__Task objective__
Reproduce the entries that follow, exactly and in full.

(Records drawn from a dataset)
:::::

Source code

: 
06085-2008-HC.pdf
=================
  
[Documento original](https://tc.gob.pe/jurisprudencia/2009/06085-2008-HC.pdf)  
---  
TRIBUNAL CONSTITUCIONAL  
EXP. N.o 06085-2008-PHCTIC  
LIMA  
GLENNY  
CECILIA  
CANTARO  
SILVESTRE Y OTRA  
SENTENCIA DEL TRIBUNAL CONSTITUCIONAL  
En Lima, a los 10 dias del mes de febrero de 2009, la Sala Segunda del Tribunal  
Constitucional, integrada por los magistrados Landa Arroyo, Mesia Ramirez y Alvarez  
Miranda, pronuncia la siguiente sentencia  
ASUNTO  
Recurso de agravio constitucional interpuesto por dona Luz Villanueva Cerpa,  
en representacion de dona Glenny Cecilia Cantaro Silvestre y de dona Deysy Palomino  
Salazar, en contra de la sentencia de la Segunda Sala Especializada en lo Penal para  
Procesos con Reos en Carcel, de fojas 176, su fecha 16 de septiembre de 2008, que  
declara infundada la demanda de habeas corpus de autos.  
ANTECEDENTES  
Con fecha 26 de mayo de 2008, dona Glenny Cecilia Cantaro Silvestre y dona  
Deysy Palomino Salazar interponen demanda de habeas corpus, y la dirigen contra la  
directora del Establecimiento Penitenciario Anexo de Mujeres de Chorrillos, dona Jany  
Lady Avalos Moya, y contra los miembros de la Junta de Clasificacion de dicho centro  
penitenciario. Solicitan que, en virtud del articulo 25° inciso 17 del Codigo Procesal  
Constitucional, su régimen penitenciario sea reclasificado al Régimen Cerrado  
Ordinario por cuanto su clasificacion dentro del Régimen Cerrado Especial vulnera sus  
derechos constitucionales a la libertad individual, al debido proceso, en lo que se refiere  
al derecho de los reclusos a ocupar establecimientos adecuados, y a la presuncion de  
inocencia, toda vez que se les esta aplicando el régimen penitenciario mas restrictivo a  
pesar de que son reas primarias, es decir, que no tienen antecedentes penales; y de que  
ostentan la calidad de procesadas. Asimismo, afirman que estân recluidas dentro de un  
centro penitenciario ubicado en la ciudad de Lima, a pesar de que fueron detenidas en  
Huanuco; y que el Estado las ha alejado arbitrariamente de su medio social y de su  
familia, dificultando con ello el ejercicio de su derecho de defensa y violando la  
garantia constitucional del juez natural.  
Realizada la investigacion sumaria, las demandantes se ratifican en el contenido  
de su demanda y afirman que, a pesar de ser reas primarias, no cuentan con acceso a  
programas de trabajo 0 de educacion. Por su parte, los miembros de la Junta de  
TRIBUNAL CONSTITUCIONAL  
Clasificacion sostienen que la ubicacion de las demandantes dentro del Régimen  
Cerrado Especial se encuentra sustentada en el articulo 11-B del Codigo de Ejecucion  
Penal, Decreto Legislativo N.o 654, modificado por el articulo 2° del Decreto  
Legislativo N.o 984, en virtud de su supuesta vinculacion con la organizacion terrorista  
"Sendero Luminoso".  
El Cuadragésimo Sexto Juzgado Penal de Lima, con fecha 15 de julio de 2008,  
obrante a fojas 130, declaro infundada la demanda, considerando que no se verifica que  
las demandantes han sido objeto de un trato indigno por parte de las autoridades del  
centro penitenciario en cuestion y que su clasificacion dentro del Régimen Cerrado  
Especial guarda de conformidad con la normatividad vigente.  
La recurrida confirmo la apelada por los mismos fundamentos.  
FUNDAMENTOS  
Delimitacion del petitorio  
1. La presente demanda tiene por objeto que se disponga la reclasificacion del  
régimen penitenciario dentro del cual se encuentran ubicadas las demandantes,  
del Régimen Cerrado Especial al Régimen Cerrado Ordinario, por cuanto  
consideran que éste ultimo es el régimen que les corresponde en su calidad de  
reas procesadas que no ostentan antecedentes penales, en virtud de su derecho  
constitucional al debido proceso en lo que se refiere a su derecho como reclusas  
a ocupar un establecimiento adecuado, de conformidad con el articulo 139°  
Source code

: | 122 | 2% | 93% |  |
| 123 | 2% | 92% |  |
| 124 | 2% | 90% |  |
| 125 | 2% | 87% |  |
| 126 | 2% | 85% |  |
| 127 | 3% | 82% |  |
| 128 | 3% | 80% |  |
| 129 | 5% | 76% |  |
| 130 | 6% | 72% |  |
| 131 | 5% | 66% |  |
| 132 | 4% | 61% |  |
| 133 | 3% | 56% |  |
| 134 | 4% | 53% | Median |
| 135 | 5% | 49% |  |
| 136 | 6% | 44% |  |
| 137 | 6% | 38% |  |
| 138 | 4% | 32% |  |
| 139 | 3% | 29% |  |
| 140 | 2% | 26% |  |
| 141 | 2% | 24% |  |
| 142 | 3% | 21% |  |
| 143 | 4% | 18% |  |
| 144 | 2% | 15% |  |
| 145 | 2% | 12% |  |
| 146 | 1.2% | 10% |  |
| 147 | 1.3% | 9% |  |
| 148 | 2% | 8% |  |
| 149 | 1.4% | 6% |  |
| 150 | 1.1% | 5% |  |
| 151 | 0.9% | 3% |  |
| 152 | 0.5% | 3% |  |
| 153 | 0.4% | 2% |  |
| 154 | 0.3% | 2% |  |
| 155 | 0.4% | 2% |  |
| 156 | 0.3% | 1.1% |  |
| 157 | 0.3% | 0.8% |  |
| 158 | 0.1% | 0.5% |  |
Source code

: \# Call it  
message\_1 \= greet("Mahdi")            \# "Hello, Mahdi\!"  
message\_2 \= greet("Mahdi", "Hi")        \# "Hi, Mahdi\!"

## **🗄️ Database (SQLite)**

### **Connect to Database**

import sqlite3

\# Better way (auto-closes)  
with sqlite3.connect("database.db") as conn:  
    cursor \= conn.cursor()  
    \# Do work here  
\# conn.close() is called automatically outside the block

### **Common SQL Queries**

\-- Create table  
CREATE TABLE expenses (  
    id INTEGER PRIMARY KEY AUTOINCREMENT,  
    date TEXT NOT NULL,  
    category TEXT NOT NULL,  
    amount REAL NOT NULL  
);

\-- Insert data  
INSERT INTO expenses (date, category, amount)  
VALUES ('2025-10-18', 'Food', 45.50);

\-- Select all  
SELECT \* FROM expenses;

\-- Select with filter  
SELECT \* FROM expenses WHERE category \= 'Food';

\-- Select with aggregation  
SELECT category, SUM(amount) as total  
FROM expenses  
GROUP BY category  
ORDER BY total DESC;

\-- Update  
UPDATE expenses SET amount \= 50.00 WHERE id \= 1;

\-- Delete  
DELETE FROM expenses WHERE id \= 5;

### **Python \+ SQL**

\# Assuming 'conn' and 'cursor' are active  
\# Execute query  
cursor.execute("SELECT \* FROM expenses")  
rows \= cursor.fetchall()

:::::

__Exercise solution__
Source code

: 
06085-2008-HC.pdf
=================
  
[Documento original](https://tc.gob.pe/jurisprudencia/2009/06085-2008-HC.pdf)  
---  
TRIBUNAL CONSTITUCIONAL  
EXP. N.o 06085-2008-PHCTIC  
LIMA  
GLENNY  
CECILIA  
CANTARO  
SILVESTRE Y OTRA  
SENTENCIA DEL TRIBUNAL CONSTITUCIONAL  
En Lima, a los 10 dias del mes de febrero de 2009, la Sala Segunda del Tribunal  
Constitucional, integrada por los magistrados Landa Arroyo, Mesia Ramirez y Alvarez  
Miranda, pronuncia la siguiente sentencia  
ASUNTO  
Recurso de agravio constitucional interpuesto por dona Luz Villanueva Cerpa,  
en representacion de dona Glenny Cecilia Cantaro Silvestre y de dona Deysy Palomino  
Salazar, en contra de la sentencia de la Segunda Sala Especializada en lo Penal para  
Procesos con Reos en Carcel, de fojas 176, su fecha 16 de septiembre de 2008, que  
declara infundada la demanda de habeas corpus de autos.  
ANTECEDENTES  
Con fecha 26 de mayo de 2008, dona Glenny Cecilia Cantaro Silvestre y dona  
Deysy Palomino Salazar interponen demanda de habeas corpus, y la dirigen contra la  
directora del Establecimiento Penitenciario Anexo de Mujeres de Chorrillos, dona Jany  
Lady Avalos Moya, y contra los miembros de la Junta de Clasificacion de dicho centro  
penitenciario. Solicitan que, en virtud del articulo 25° inciso 17 del Codigo Procesal  
Constitucional, su régimen penitenciario sea reclasificado al Régimen Cerrado  
Ordinario por cuanto su clasificacion dentro del Régimen Cerrado Especial vulnera sus  
derechos constitucionales a la libertad individual, al debido proceso, en lo que se refiere  
al derecho de los reclusos a ocupar establecimientos adecuados, y a la presuncion de  
inocencia, toda vez que se les esta aplicando el régimen penitenciario mas restrictivo a  
pesar de que son reas primarias, es decir, que no tienen antecedentes penales; y de que  
ostentan la calidad de procesadas. Asimismo, afirman que estân recluidas dentro de un  
centro penitenciario ubicado en la ciudad de Lima, a pesar de que fueron detenidas en  
Huanuco; y que el Estado las ha alejado arbitrariamente de su medio social y de su  
familia, dificultando con ello el ejercicio de su derecho de defensa y violando la  
garantia constitucional del juez natural.  
Realizada la investigacion sumaria, las demandantes se ratifican en el contenido  
de su demanda y afirman que, a pesar de ser reas primarias, no cuentan con acceso a  
programas de trabajo 0 de educacion. Por su parte, los miembros de la Junta de  
TRIBUNAL CONSTITUCIONAL  
Clasificacion sostienen que la ubicacion de las demandantes dentro del Régimen  
Cerrado Especial se encuentra sustentada en el articulo 11-B del Codigo de Ejecucion  
Penal, Decreto Legislativo N.o 654, modificado por el articulo 2° del Decreto  
Legislativo N.o 984, en virtud de su supuesta vinculacion con la organizacion terrorista  
"Sendero Luminoso".  
El Cuadragésimo Sexto Juzgado Penal de Lima, con fecha 15 de julio de 2008,  
obrante a fojas 130, declaro infundada la demanda, considerando que no se verifica que  
las demandantes han sido objeto de un trato indigno por parte de las autoridades del  
centro penitenciario en cuestion y que su clasificacion dentro del Régimen Cerrado  
Especial guarda de conformidad con la normatividad vigente.  
La recurrida confirmo la apelada por los mismos fundamentos.  
FUNDAMENTOS  
Delimitacion del petitorio  
1. La presente demanda tiene por objeto que se disponga la reclasificacion del  
régimen penitenciario dentro del cual se encuentran ubicadas las demandantes,  
del Régimen Cerrado Especial al Régimen Cerrado Ordinario, por cuanto  
consideran que éste ultimo es el régimen que les corresponde en su calidad de  
reas procesadas que no ostentan antecedentes penales, en virtud de su derecho  
constitucional al debido proceso en lo que se refiere a su derecho como reclusas  
a ocupar un establecimiento adecuado, de conformidad con el articulo 139°  
Source code

: | 122 | 2% | 93% |  |
| 123 | 2% | 92% |  |
| 124 | 2% | 90% |  |
| 125 | 2% | 87% |  |
| 126 | 2% | 85% |  |
| 127 | 3% | 82% |  |
| 128 | 3% | 80% |  |
| 129 | 5% | 76% |  |
| 130 | 6% | 72% |  |
| 131 | 5% | 66% |  |
| 132 | 4% | 61% |  |
| 133 | 3% | 56% |  |
| 134 | 4% | 53% | Median |
| 135 | 5% | 49% |  |
| 136 | 6% | 44% |  |
| 137 | 6% | 38% |  |
| 138 | 4% | 32% |  |
| 139 | 3% | 29% |  |
| 140 | 2% | 26% |  |
| 141 | 2% | 24% |  |
| 142 | 3% | 21% |  |
| 143 | 4% | 18% |  |
| 144 | 2% | 15% |  |
| 145 | 2% | 12% |  |
| 146 | 1.2% | 10% |  |
| 147 | 1.3% | 9% |  |
| 148 | 2% | 8% |  |
| 149 | 1.4% | 6% |  |
| 150 | 1.1% | 5% |  |
| 151 | 0.9% | 3% |  |
| 152 | 0.5% | 3% |  |
| 153 | 0.4% | 2% |  |
| 154 | 0.3% | 2% |  |
| 155 | 0.4% | 2% |  |
| 156 | 0.3% | 1.1% |  |
| 157 | 0.3% | 0.8% |  |
| 158 | 0.1% | 0.5% |  |
Source code

: \# Call it  
message\_1 \= greet("Mahdi")            \# "Hello, Mahdi\!"  
message\_2 \= greet("Mahdi", "Hi")        \# "Hi, Mahdi\!"

## **🗄️ Database (SQLite)**

### **Connect to Database**

import sqlite3

\# Better way (auto-closes)  
with sqlite3.connect("database.db") as conn:  
    cursor \= conn.cursor()  
    \# Do work here  
\# conn.close() is called automatically outside the block

### **Common SQL Queries**

\-- Create table  
CREATE TABLE expenses (  
    id INTEGER PRIMARY KEY AUTOINCREMENT,  
    date TEXT NOT NULL,  
    category TEXT NOT NULL,  
    amount REAL NOT NULL  
);

\-- Insert data  
INSERT INTO expenses (date, category, amount)  
VALUES ('2025-10-18', 'Food', 45.50);

\-- Select all  
SELECT \* FROM expenses;

\-- Select with filter  
SELECT \* FROM expenses WHERE category \= 'Food';

\-- Select with aggregation  
SELECT category, SUM(amount) as total  
FROM expenses  
GROUP BY category  
ORDER BY total DESC;

\-- Update  
UPDATE expenses SET amount \= 50.00 WHERE id \= 1;

\-- Delete  
DELETE FROM expenses WHERE id \= 5;

### **Python \+ SQL**

\# Assuming 'conn' and 'cursor' are active  
\# Execute query  
cursor.execute("SELECT \* FROM expenses")  
rows \= cursor.fetchall()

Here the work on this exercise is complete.